Things Lost in 2008.
- A key to a bike lock.
- An expensive pen. It isn’t the first time I’ve lost it. The first time I lost it, I said it was my grandfather’s pen so that people wouldn’t think I was stupid for buying and then losing an expensive pen.
- My belt buckle with the name of my hometown.
- Many pictures taken and half a story in a computer crash.
- My wanderlust.
- My job as a cleaning lady.
- My ability and desire to do it all her way.
- My interest in explaining things.
- The desire to do much more than have endless Sunday afternoons.
- One of the chairs in the teahaus. I still don’t know where that went.

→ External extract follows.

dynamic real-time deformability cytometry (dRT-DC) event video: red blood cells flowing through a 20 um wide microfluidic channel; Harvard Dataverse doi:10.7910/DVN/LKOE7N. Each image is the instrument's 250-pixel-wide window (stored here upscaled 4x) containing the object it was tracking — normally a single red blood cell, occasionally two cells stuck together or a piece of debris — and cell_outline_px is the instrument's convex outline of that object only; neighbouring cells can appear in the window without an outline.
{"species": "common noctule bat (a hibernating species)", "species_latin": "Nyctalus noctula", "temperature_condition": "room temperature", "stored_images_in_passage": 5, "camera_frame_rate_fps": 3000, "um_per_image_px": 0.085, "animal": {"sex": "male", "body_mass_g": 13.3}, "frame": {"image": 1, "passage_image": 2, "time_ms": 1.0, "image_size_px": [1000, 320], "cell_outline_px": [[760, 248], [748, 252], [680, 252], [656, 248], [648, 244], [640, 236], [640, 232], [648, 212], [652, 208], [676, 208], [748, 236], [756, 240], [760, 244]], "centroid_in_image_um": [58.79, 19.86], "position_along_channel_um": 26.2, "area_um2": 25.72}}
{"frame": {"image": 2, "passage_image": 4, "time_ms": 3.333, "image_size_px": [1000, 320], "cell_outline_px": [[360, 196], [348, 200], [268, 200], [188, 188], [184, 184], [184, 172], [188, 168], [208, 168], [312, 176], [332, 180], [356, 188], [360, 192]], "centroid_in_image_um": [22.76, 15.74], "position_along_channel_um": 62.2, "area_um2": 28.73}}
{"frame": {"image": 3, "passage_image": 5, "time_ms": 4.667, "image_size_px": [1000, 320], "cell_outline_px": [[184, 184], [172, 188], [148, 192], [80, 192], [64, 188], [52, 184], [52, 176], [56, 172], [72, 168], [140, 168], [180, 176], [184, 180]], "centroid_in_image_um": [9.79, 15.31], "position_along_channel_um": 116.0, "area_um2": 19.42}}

- Two books I lent out. (I kept three of other’s though. Sorry Matt, Agnes and Sophie.) The good ones never come back.
- Most of my grass-is-greener mentality.
When I made this list last year, I had a whole slew of things that were stolen from a rented car when my parents and I parked outside a medieval city in the south of France. I remember swearing then that I would no longer fret over things (except for my computer, but I suppose that this thing processes more of myself than past lovers have.) But of course, I scrambled around swearing when I lost that pen. Yet looking at this list now, and last year’s as well, they both quickly become positive. Things lost becomes Things of which I’ve rid myself.
What’s your list? What’s making moving across the world just a little easier?